Task details =>
Copy out the items below, changing each "scientific name" to "binomial name" and leaving everything else untouched.

[START Recorded information]

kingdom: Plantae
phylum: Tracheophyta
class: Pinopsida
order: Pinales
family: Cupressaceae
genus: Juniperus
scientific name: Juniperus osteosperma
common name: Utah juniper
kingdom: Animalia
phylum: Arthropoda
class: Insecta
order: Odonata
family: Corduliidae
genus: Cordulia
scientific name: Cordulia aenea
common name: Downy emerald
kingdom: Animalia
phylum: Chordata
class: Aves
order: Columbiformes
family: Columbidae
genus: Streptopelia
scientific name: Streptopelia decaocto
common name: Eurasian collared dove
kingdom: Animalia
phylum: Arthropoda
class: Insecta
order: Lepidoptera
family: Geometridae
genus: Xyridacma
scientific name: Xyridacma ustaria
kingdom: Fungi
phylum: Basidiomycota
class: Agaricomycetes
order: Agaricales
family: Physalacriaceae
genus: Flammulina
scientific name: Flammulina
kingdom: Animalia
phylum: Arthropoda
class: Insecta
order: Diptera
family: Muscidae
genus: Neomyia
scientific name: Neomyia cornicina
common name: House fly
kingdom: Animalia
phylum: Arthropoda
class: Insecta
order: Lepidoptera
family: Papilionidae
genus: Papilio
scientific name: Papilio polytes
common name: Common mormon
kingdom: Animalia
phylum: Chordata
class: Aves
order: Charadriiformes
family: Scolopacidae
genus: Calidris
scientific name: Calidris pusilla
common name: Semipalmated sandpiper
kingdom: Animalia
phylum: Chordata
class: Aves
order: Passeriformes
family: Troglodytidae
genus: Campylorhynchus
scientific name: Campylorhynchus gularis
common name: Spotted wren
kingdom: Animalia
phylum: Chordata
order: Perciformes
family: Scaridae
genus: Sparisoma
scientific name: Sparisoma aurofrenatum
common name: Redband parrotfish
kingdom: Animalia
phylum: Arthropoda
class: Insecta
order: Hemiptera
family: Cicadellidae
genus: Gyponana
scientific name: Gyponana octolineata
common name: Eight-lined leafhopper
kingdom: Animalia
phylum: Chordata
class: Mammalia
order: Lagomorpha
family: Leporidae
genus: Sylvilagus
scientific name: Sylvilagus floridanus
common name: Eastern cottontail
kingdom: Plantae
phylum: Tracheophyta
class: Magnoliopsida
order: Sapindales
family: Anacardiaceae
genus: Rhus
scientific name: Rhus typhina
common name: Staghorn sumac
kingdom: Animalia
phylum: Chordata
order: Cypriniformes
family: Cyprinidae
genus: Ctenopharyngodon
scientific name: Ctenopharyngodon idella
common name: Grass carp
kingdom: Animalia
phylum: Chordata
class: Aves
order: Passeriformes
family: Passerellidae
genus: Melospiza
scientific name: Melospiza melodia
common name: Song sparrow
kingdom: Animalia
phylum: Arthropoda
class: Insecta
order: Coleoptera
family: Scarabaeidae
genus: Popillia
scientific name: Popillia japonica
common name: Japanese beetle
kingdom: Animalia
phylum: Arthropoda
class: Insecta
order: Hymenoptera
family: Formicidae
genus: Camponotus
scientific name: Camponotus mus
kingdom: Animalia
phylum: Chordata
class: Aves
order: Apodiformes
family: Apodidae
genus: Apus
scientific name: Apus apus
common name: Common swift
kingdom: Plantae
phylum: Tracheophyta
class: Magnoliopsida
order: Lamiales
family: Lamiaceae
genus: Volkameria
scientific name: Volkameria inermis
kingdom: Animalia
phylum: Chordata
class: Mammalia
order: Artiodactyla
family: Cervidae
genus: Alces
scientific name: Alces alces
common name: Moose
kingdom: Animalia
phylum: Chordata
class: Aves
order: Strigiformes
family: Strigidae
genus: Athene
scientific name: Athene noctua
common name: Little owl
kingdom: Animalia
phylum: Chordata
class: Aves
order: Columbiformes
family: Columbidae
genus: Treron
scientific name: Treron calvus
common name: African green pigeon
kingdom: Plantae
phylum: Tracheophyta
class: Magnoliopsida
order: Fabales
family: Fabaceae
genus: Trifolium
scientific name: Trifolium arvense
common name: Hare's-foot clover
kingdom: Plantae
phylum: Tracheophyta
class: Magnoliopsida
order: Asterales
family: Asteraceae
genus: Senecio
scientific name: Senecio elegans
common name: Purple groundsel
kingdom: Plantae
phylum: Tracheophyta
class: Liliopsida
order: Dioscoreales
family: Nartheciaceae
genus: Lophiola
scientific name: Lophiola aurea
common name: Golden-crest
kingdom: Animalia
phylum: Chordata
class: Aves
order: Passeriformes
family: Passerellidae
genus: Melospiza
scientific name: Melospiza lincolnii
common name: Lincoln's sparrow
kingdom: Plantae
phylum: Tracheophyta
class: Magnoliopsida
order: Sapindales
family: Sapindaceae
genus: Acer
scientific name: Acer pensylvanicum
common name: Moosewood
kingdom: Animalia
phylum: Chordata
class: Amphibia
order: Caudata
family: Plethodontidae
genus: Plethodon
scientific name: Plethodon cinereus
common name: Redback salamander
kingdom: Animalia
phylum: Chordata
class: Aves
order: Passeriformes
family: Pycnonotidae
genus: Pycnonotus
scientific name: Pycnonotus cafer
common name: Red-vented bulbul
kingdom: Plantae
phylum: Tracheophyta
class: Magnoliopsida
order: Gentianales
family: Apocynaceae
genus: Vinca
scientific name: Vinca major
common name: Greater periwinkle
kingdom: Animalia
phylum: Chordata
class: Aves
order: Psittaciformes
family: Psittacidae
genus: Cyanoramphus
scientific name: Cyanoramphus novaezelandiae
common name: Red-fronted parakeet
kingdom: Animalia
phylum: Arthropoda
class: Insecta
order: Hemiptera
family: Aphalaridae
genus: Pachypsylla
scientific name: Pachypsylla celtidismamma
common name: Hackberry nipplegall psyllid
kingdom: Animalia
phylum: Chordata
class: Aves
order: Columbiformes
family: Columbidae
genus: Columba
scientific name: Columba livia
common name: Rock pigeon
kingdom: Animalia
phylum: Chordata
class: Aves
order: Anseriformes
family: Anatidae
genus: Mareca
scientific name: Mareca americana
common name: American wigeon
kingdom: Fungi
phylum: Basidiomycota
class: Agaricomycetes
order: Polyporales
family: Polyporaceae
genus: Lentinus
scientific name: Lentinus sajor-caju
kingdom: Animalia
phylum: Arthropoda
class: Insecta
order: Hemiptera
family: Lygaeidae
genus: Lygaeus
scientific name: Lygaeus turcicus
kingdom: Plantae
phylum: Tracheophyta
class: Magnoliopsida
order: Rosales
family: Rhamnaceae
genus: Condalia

[END Recorded information]

Solution to the exercise =>
kingdom: Plantae
phylum: Tracheophyta
class: Pinopsida
order: Pinales
family: Cupressaceae
genus: Juniperus
binomial name: Juniperus osteosperma
common name: Utah juniper
kingdom: Animalia
phylum: Arthropoda
class: Insecta
order: Odonata
family: Corduliidae
genus: Cordulia
binomial name: Cordulia aenea
common name: Downy emerald
kingdom: Animalia
phylum: Chordata
class: Aves
order: Columbiformes
family: Columbidae
genus: Streptopelia
binomial name: Streptopelia decaocto
common name: Eurasian collared dove
kingdom: Animalia
phylum: Arthropoda
class: Insecta
order: Lepidoptera
family: Geometridae
genus: Xyridacma
binomial name: Xyridacma ustaria
kingdom: Fungi
phylum: Basidiomycota
class: Agaricomycetes
order: Agaricales
family: Physalacriaceae
genus: Flammulina
binomial name: Flammulina
kingdom: Animalia
phylum: Arthropoda
class: Insecta
order: Diptera
family: Muscidae
genus: Neomyia
binomial name: Neomyia cornicina
common name: House fly
kingdom: Animalia
phylum: Arthropoda
class: Insecta
order: Lepidoptera
family: Papilionidae
genus: Papilio
binomial name: Papilio polytes
common name: Common mormon
kingdom: Animalia
phylum: Chordata
class: Aves
order: Charadriiformes
family: Scolopacidae
genus: Calidris
binomial name: Calidris pusilla
common name: Semipalmated sandpiper
kingdom: Animalia
phylum: Chordata
class: Aves
order: Passeriformes
family: Troglodytidae
genus: Campylorhynchus
binomial name: Campylorhynchus gularis
common name: Spotted wren
kingdom: Animalia
phylum: Chordata
order: Perciformes
family: Scaridae
genus: Sparisoma
binomial name: Sparisoma aurofrenatum
common name: Redband parrotfish
kingdom: Animalia
phylum: Arthropoda
class: Insecta
order: Hemiptera
family: Cicadellidae
genus: Gyponana
binomial name: Gyponana octolineata
common name: Eight-lined leafhopper
kingdom: Animalia
phylum: Chordata
class: Mammalia
order: Lagomorpha
family: Leporidae
genus: Sylvilagus
binomial name: Sylvilagus floridanus
common name: Eastern cottontail
kingdom: Plantae
phylum: Tracheophyta
class: Magnoliopsida
order: Sapindales
family: Anacardiaceae
genus: Rhus
binomial name: Rhus typhina
common name: Staghorn sumac
kingdom: Animalia
phylum: Chordata
order: Cypriniformes
family: Cyprinidae
genus: Ctenopharyngodon
binomial name: Ctenopharyngodon idella
common name: Grass carp
kingdom: Animalia
phylum: Chordata
class: Aves
order: Passeriformes
family: Passerellidae
genus: Melospiza
binomial name: Melospiza melodia
common name: Song sparrow
kingdom: Animalia
phylum: Arthropoda
class: Insecta
order: Coleoptera
family: Scarabaeidae
genus: Popillia
binomial name: Popillia japonica
common name: Japanese beetle
kingdom: Animalia
phylum: Arthropoda
class: Insecta
order: Hymenoptera
family: Formicidae
genus: Camponotus
binomial name: Camponotus mus
kingdom: Animalia
phylum: Chordata
class: Aves
order: Apodiformes
family: Apodidae
genus: Apus
binomial name: Apus apus
common name: Common swift
kingdom: Plantae
phylum: Tracheophyta
class: Magnoliopsida
order: Lamiales
family: Lamiaceae
genus: Volkameria
binomial name: Volkameria inermis
kingdom: Animalia
phylum: Chordata
class: Mammalia
order: Artiodactyla
family: Cervidae
genus: Alces
binomial name: Alces alces
common name: Moose
kingdom: Animalia
phylum: Chordata
class: Aves
order: Strigiformes
family: Strigidae
genus: Athene
binomial name: Athene noctua
common name: Little owl
kingdom: Animalia
phylum: Chordata
class: Aves
order: Columbiformes
family: Columbidae
genus: Treron
binomial name: Treron calvus
common name: African green pigeon
kingdom: Plantae
phylum: Tracheophyta
class: Magnoliopsida
order: Fabales
family: Fabaceae
genus: Trifolium
binomial name: Trifolium arvense
common name: Hare's-foot clover
kingdom: Plantae
phylum: Tracheophyta
class: Magnoliopsida
order: Asterales
family: Asteraceae
genus: Senecio
binomial name: Senecio elegans
common name: Purple groundsel
kingdom: Plantae
phylum: Tracheophyta
class: Liliopsida
order: Dioscoreales
family: Nartheciaceae
genus: Lophiola
binomial name: Lophiola aurea
common name: Golden-crest
kingdom: Animalia
phylum: Chordata
class: Aves
order: Passeriformes
family: Passerellidae
genus: Melospiza
binomial name: Melospiza lincolnii
common name: Lincoln's sparrow
kingdom: Plantae
phylum: Tracheophyta
class: Magnoliopsida
order: Sapindales
family: Sapindaceae
genus: Acer
binomial name: Acer pensylvanicum
common name: Moosewood
kingdom: Animalia
phylum: Chordata
class: Amphibia
order: Caudata
family: Plethodontidae
genus: Plethodon
binomial name: Plethodon cinereus
common name: Redback salamander
kingdom: Animalia
phylum: Chordata
class: Aves
order: Passeriformes
family: Pycnonotidae
genus: Pycnonotus
binomial name: Pycnonotus cafer
common name: Red-vented bulbul
kingdom: Plantae
phylum: Tracheophyta
class: Magnoliopsida
order: Gentianales
family: Apocynaceae
genus: Vinca
binomial name: Vinca major
common name: Greater periwinkle
kingdom: Animalia
phylum: Chordata
class: Aves
order: Psittaciformes
family: Psittacidae
genus: Cyanoramphus
binomial name: Cyanoramphus novaezelandiae
common name: Red-fronted parakeet
kingdom: Animalia
phylum: Arthropoda
class: Insecta
order: Hemiptera
family: Aphalaridae
genus: Pachypsylla
binomial name: Pachypsylla celtidismamma
common name: Hackberry nipplegall psyllid
kingdom: Animalia
phylum: Chordata
class: Aves
order: Columbiformes
family: Columbidae
genus: Columba
binomial name: Columba livia
common name: Rock pigeon
kingdom: Animalia
phylum: Chordata
class: Aves
order: Anseriformes
family: Anatidae
genus: Mareca
binomial name: Mareca americana
common name: American wigeon
kingdom: Fungi
phylum: Basidiomycota
class: Agaricomycetes
order: Polyporales
family: Polyporaceae
genus: Lentinus
binomial name: Lentinus sajor-caju
kingdom: Animalia
phylum: Arthropoda
class: Insecta
order: Hemiptera
family: Lygaeidae
genus: Lygaeus
binomial name: Lygaeus turcicus
kingdom: Plantae
phylum: Tracheophyta
class: Magnoliopsida
order: Rosales
family: Rhamnaceae
genus: Condalia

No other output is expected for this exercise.